Thursday, September 16, 2010

Home Libraries and Family Scholarly Culture

Last time, I wrote that having books in the home seems to boost kids' scores on national tests by a significant amount. Today I report on an international study showing that having more books in the home appears to increase the number of years of schooling a child attains.

Some of you have already read about this study, but when a study takes twenty years to complete, it doesn't become old news that fast.

Basically, M.D.R. Evans and colleagues found that across countries and cultures (e.g. black vs. white South Africans), having 500 or more books (rather than only one book) in the parental library translated to an average of 3.2 more years of schooling attained. The impact was greater in poor countries than rich countries, with the highest effect in China (6.6 years) and the lowest effect in Canada (1.6 years). These differences were as great or greater than the difference between having parents with 15 years of schooling versus parents with only three years of schooling.
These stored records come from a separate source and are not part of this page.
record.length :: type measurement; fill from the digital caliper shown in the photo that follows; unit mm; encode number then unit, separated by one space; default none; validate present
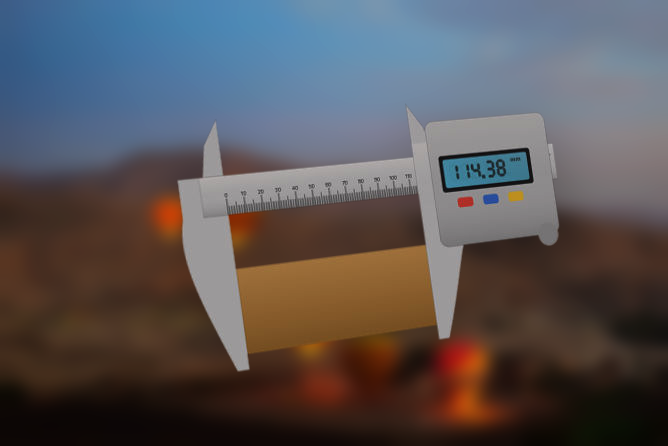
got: 114.38 mm
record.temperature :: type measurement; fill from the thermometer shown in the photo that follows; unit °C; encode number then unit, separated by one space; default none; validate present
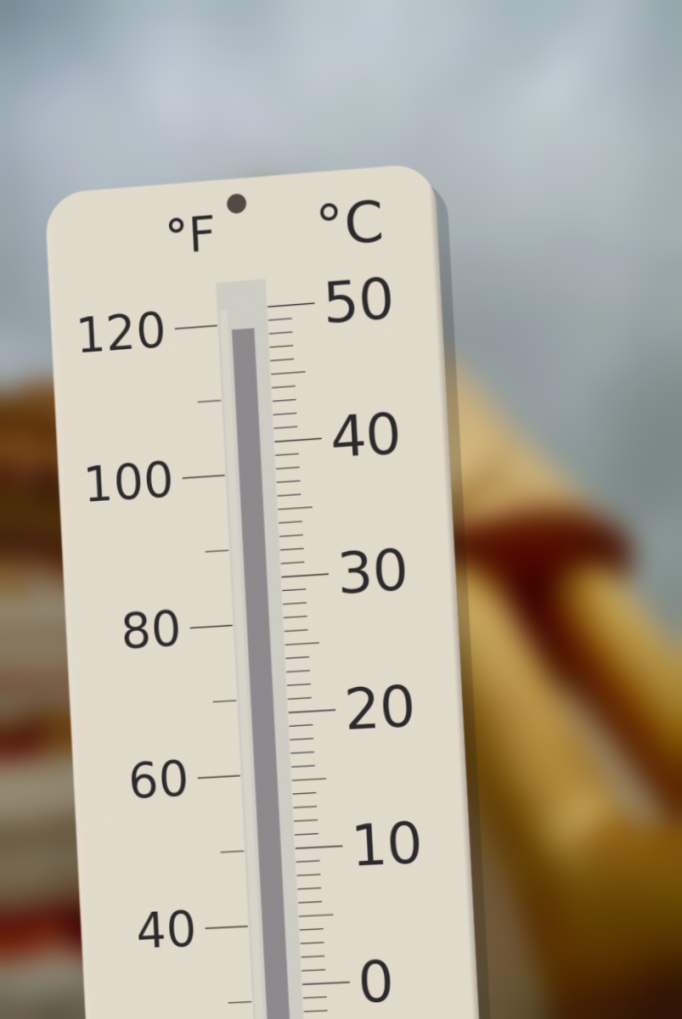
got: 48.5 °C
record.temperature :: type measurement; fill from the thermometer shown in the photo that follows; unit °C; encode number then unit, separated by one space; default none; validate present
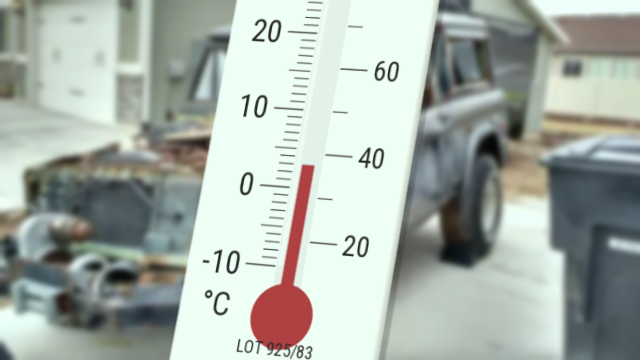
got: 3 °C
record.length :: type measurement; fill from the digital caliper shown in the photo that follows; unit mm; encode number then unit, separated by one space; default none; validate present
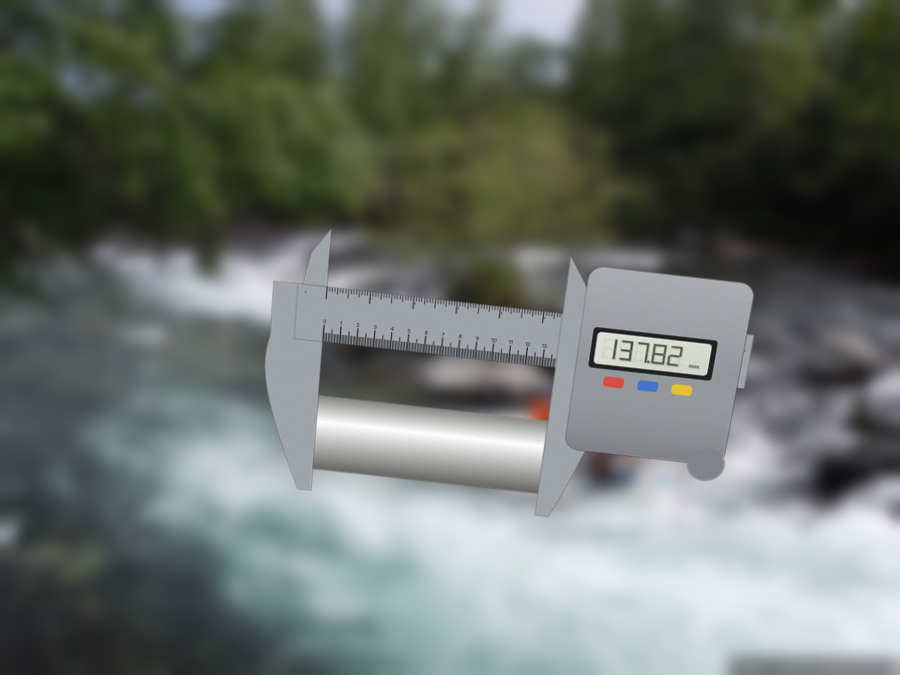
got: 137.82 mm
In the US, the effect of having 500 versus one book was 2.4 years of schooling, after controlling for other measures of family background, such as parental education, income, or occupational status. Across the 27 countries, the steepest part of the curve was toward the end with fewer books; that is, the first 25 to 75 books are just as important as the next 400+. As the authors say, "It is at the bottom, where books are rare, that each additional book matters most, not among the literate elite; each additional book yields more 'bang for your book' among the book-poor than among the book-rich."

Of course, it's not just piling books in a corner somewhere that makes the difference. Households with books tend to be households where parents nurture a scholarly culture by talking about ideas, encouraging reading, and sharing knowledge. Parents at any level of wealth or education can encourage such a culture, and books are a great resource to help it happen. So are public libraries.
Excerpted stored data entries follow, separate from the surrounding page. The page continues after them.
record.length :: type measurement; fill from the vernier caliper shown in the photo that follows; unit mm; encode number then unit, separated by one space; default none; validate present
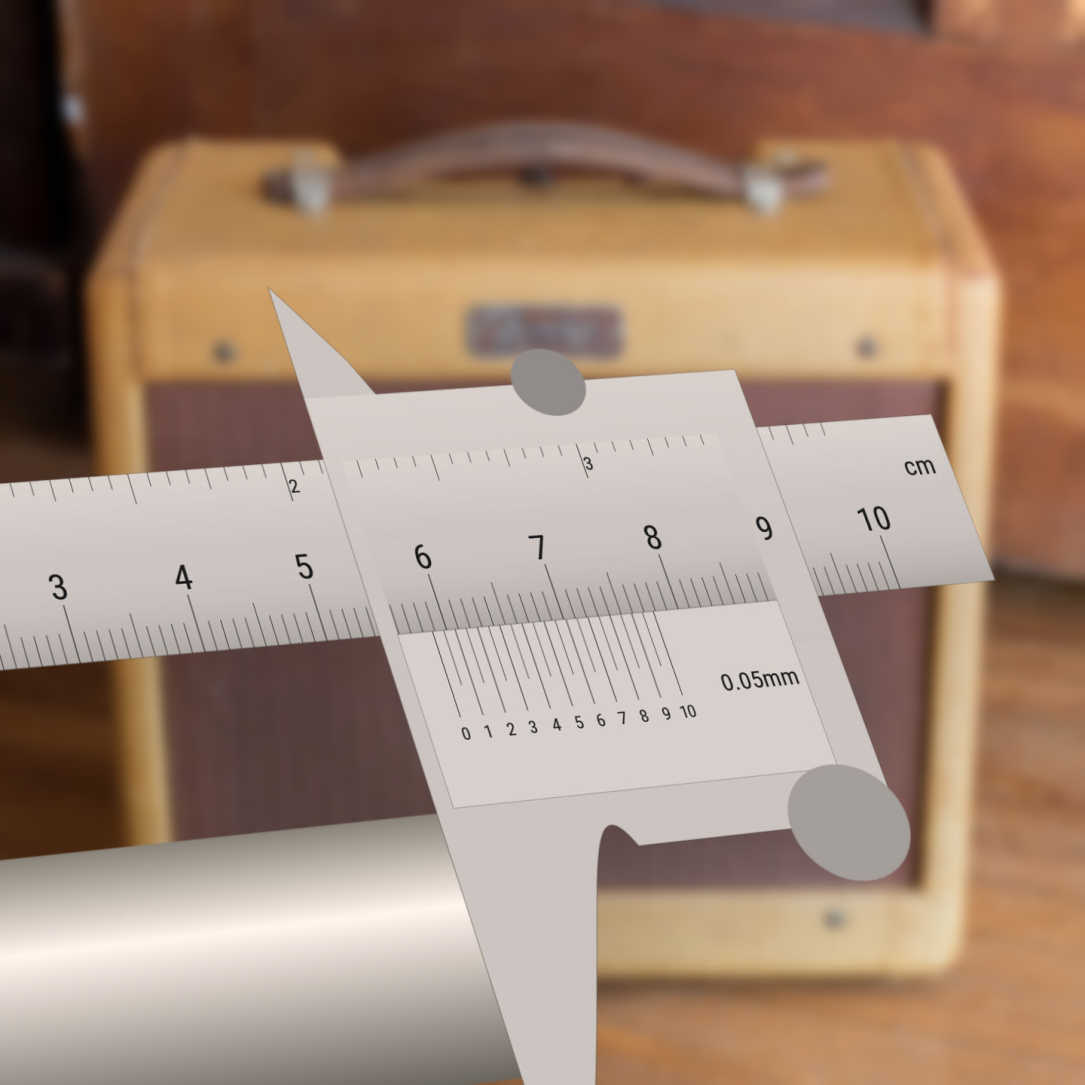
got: 58.8 mm
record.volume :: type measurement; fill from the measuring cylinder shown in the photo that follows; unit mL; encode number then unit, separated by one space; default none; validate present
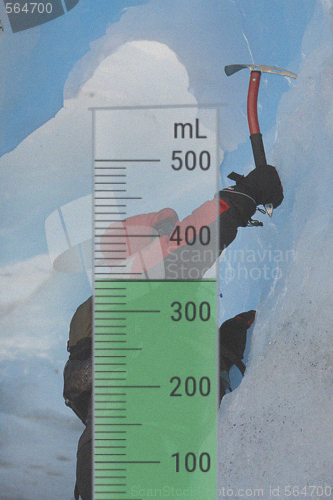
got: 340 mL
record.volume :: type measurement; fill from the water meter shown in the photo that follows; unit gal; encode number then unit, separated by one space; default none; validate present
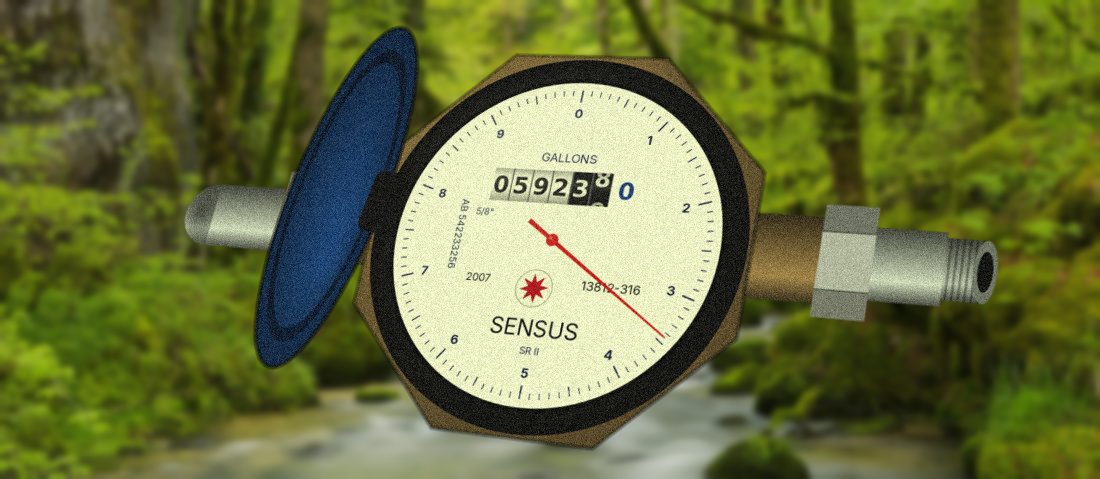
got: 592383.4 gal
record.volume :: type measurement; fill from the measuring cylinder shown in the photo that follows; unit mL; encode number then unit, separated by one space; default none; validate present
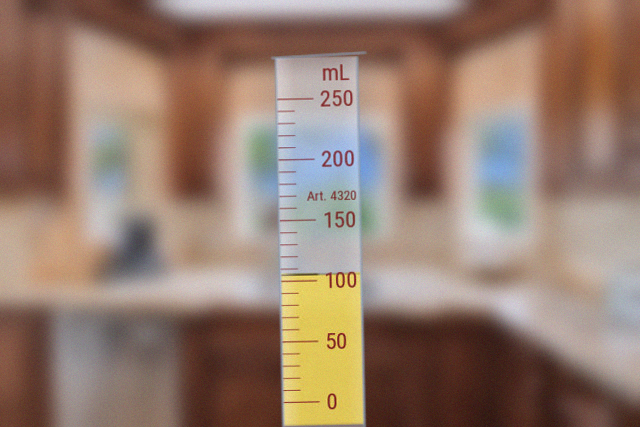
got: 105 mL
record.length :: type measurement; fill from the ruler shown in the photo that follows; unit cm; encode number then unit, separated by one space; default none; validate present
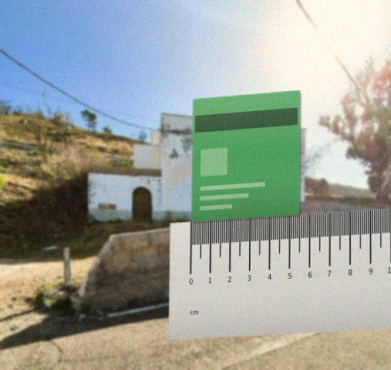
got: 5.5 cm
Two final notes of interest. The first is that the average number of books in American homes is 112, about average for the 27 countries studied; but based on wealth and education levels, we would be expected to have more like 200 books per household. So maybe we're shortchanging our kids.

Second, although number of books in the home has proved to be a valid indicator of scholarly culture in the past, correlating well with other measures like how often parents read about science or go to the library, that may change as more of us turn to using ebooks instead.